By some estimates, if the regime continues its current counteroffensive, it could retake huge swaths of territory, especially in contested Homs province, by the time the deal foresees the complete elimination of Syria’s chemical capabilities. By that time, opposition figures lament, U.S. strikes would be far less certain to give the rebels an upper hand militarily – if the U.S. showed any interest in launching them.
“The regime already has pushed its way through central Homs and, a couple months down the road, we could see the entire Homs province under regime control,” Ghanem, of the Syrian American Council, said.

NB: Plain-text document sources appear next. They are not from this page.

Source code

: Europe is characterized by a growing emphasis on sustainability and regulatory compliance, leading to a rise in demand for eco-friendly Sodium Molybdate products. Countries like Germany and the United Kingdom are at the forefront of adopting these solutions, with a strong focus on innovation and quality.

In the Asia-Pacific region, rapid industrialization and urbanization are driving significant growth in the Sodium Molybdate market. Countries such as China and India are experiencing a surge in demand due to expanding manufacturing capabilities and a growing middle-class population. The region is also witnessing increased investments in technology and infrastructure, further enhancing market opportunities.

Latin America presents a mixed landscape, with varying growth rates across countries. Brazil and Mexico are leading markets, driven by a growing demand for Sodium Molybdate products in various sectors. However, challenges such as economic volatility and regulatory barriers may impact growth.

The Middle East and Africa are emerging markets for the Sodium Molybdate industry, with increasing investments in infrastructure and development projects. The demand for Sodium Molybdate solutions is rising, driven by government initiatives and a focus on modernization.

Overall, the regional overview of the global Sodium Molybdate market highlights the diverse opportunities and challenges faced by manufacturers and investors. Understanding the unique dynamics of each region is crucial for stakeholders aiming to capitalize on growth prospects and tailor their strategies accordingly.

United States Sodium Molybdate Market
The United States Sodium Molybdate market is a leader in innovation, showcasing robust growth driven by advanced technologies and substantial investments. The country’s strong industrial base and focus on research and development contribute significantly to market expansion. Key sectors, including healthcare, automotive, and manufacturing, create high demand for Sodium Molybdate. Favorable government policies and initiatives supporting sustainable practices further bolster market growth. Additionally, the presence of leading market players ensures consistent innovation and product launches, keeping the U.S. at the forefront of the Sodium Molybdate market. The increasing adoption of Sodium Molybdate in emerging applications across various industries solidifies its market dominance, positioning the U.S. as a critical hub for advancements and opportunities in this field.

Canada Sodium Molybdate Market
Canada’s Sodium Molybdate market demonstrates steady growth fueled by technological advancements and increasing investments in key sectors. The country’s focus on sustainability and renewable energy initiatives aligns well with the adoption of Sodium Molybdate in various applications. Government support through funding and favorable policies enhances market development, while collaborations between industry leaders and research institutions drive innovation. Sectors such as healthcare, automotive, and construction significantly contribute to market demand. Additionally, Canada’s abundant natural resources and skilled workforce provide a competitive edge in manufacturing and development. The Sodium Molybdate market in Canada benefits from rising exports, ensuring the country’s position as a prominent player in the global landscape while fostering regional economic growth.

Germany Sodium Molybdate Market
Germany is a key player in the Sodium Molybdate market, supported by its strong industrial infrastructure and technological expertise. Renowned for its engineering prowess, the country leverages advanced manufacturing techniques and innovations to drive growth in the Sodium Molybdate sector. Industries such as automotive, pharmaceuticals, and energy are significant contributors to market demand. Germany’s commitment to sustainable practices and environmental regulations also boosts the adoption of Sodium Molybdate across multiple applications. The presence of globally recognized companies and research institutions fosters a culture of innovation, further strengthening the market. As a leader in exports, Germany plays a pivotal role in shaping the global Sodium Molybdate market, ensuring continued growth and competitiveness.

It would seem then that the only way the opposition can stop the killing is to participate in negotiations based on the so-called Geneva communique, a document drafted in June 2012 by the Action Group for Syria, a collection of foreign ministers, the secretary-general of the United Nations and the Arab League.
Kerry and Lavrov said they’d meet later his month, probably around Sept. 28 when they’ll both be in New York for the U.N. General Assembly, with the goal of setting a date for a long-delayed peace summit that’s based on the Geneva document.
The communique called for an end to violence on both sides, with a U.N. team monitoring compliance. It also requires that hostilities be resolved through negotiations that would include members of the current government, opposition figures and other groups, all working to an eventual goal of free, multi-party elections.
The sticking point was what wasn’t explicitly laid out in the document: an opposition demand that Assad step aside before talks could begin. The demand was backed up by the Americans, including then-Secretary of State Hillary Clinton, who said in June 2012 that Assad’s ouster didn’t have to be a precondition but should be “the outcome.” The Russians have always argued that the talks called for in the Geneva document didn’t hinge on Assad’s departure.
Daniel Layman, a spokesman for the Syrian Support Group, a Washington-based rebel fundraising group, said it was unclear whether the opposition would agree to attend talks under the Geneva framework.
“I can’t see Assad coming to the table under the preconditions the opposition has set, unless he’s backed into a corner militarily,” Layman said. “The Russians knew this, that they could make the opposition look like the bad guys if they could get Assad to make some concessions. It was calculated.”